October on the Pigeon
There’s a section of the Pigeon River up near Vanderbilt that stays open year round but with some restrictions for keeping trout. The Pigeon winds through some very remote country with a a great mix of gravel bottom and sand bottom areas. In the late fall large brown trout move upstream to spawn and it is a chance to catch (and release in my case) a trophy fish. I rose early Monday morning and made the four hour drive.
I could see from weather reports and the DNR daily report on stream conditions (right hand column) that the river was going to be high. I thought by the time I was up there the stream water level would drop. Instead, the river was very high and carrying a lot of mud making it resemble a moving, watery vanilla milkshake. I had never seen a river look quite like this.

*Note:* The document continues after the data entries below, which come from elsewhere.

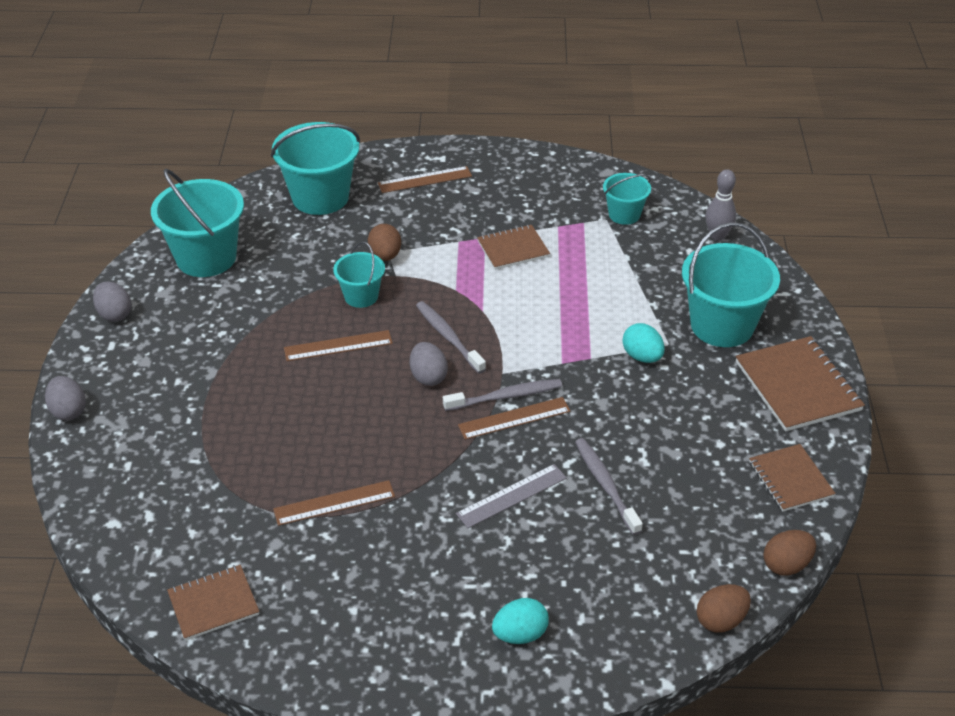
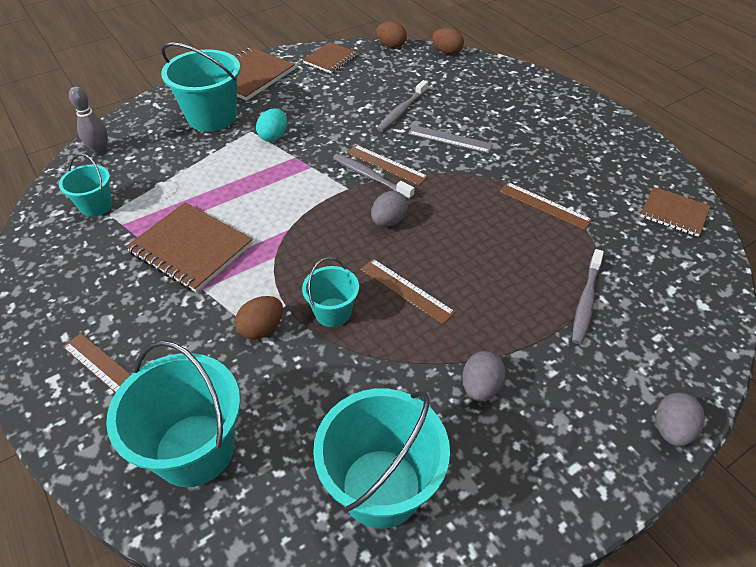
camera: 125 degrees left, 5 degrees up
(114, 314) = (538, 505): grey egg -> grey egg (480, 387)
(448, 337) = (336, 232): grey toothbrush -> grey toothbrush (585, 301)
(513, 249) = (191, 248): brown notebook -> brown notebook, size x1.59
(520, 634) = (532, 100): turquoise egg -> none

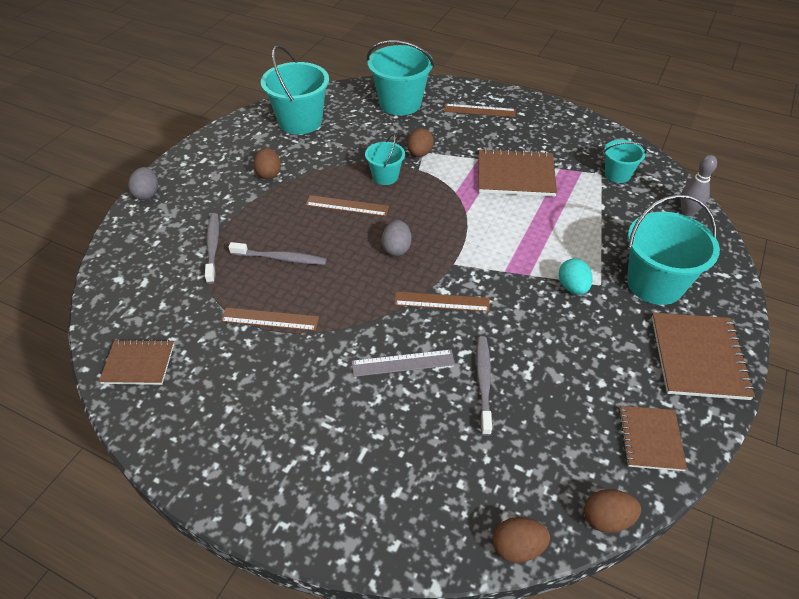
camera: 150 degrees right, 0 degrees up
(370, 177) = (445, 282): grey toothbrush -> grey toothbrush (281, 258)
(480, 387) = (269, 174): grey egg -> brown egg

When I dipped my lure in the water it totally disappeared six inches down. So, not good. It would be nearly impossible for fish to see the lure. I put on my biggest, flashiest #13 silver minnow and started casting. There’s a good sandy stretch that Feral, Natch and I have all caught good fish and that was my destination.

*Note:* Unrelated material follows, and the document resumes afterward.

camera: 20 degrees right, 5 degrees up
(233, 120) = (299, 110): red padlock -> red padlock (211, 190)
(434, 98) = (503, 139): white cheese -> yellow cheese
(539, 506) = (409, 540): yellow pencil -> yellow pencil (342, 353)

I managed to get into the stream just above a beaver dam but crossing to the other side where I could place a few critical casts was impossible and dangerous. If I was not alone I might have chanced it. So I backtracked out and went up to a spot upstream where I knew I could makes some casts along the bank. I managed to get into the stream and fish a good bend. Long story short – I never saw a fish, not even a strike. But that’s OK. Just needed to get away for a day. Take one more shot. It’s a long time before trout season comes around again.